Should it be continued....?

Ruby Osborne take a look back at some of the best and worst sequals Hollywood has turned out

Ruby Osborne
27th October 2019
Image: Flickr - freeksetssal.
When you have a cult movie, sequels can be a hit or miss thing. Just being a sequel can make them seem worse than if they’d been released as a standalone film.

That’s what happened with the first sequel on this hit list: American Psycho 2 (2002). Now, you’re probably thinking, “I love American Psycho! How come I never knew there was a sequel?” Count yourself lucky. What was originally pitched as an original movie was turned into a sequel to the 2000 classic starring Christian Bale.

The much maligned sequal to the acclaimed cult classic. Image: IMDB

In American Psycho 2, Mila Kunis plays a university student who after watching the brutal murder of her babysitter by serial killer Patrick Bateman when she was a child, murders Bateman herself (at age 12 no less) and decides to turn her hand to the practice full time in order to beat the rest of her university class to secure her a place in the FBI. With Morgan Freeman as director, and Kunis starring alongside William Shatner as her professor, this film could have been passable. Its true downfall was its attachment to the original as an afterthought.

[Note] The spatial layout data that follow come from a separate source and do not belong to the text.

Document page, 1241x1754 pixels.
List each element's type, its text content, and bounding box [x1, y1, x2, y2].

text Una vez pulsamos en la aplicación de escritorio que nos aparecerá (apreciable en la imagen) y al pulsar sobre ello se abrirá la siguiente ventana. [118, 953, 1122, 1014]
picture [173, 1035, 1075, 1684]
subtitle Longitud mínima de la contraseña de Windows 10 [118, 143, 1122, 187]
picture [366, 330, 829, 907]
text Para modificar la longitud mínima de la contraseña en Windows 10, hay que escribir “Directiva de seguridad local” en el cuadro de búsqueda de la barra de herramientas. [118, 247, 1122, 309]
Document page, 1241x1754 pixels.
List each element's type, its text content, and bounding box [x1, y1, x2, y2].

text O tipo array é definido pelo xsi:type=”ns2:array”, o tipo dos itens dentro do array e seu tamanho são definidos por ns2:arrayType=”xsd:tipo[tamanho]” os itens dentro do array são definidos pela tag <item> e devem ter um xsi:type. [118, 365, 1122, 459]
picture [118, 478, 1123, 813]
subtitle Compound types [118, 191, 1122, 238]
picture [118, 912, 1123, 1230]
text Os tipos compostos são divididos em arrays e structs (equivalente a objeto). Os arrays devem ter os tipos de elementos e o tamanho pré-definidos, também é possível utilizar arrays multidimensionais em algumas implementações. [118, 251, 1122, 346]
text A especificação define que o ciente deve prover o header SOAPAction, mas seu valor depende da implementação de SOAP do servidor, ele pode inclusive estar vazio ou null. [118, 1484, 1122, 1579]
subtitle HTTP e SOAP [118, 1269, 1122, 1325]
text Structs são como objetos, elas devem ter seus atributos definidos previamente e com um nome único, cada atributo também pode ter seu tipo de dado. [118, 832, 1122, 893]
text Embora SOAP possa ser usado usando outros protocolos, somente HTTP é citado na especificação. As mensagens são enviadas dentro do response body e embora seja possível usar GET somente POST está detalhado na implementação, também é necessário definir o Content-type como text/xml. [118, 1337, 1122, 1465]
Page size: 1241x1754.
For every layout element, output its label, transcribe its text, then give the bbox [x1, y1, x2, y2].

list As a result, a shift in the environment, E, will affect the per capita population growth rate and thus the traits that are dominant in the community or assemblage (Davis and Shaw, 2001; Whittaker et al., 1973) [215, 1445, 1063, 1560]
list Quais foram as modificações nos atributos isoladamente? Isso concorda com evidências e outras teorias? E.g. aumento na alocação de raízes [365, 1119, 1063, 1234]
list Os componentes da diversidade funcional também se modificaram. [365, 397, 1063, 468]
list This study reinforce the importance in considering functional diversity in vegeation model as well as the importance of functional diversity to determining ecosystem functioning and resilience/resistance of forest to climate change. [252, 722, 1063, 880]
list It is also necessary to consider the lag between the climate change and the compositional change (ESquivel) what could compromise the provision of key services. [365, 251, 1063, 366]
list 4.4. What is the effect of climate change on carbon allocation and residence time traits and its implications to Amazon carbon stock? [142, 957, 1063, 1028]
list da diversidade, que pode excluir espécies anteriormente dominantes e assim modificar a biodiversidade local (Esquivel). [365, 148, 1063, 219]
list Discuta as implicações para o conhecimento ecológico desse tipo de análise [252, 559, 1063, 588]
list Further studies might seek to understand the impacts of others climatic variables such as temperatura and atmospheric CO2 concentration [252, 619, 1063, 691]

Next on the list, we have a sequel that lives up to, nay, exceeds its original: Legally Blonde 2: Red, White and Blonde (2003). Despite earning a place in Entertainment Weekly’s '25 Worst Sequels', I have to disagree. Having seen Elle Woods basically invent feminism and expose issues such as slut-shaming, assault in the workplace and completely defy the dumb blonde trope in Legally Blonde, she comes back with a further activist bang. Wanting her beloved chihuahua Bruiser’s mother to attend her wedding with Emmett, Elle hires a detective to find her, only to discover that the dog is being held captive in a lab used for testing! Despite the absurdity of the whole movie, it holds a special place in my heart. Elle Woods evolves from being a solely feminist and humanitarian to fighting for not only animal rights, but LGBT rights too; a true icon of our generation.

I experienced our next sequel at 2:30 AM in Tyneside Cinema as part of their Halloween All-Nighter, and as it was a Mystery Screening, I had no idea what I was signing up to. It turned out to be Zombi 2 (1979), the sequel to the re-edited Italian release of Dawn of the Dead (1978). In my sleep-deprived and highly caffeinated state, I found myself almost crying laughing at the incongruous soundtrack, bizarre dialogue, and unnecessarily nude women.

The laughable sequal to the late George Romero's masterpiece. Image: Wikimedia commons.

Due to entering late and not seeing the title, I was not even aware the film was about zombies for the first half of the film, instead thinking it was about a swamp monster and his pet, an uninterested shark. The film was deemed a video nasty in the UK, due to its gore, and to be fair, the special effects makeup was one of the redeeming qualities of the film.

To end on a good note, lets talk Back to the Future Part II (1989). Marty and Doc travel to 2015 to a world of hoverboards and self-lacing Nikes, in order to save Marty’s children from going to jail. However, of course, it’s not that simple. Doc, Marty, and Jennifer face a complexity of dilemmas taking them back to a series of different timelines and possibilities. Despite being confusing at times, half the fun of the film is testing yourself to work out what the hell is going on. This is emphasized by not even Doc Brown not even knowing what’s going on himself. The film is crazy and absurd, but its lack of realism is the thing that holds all the charm.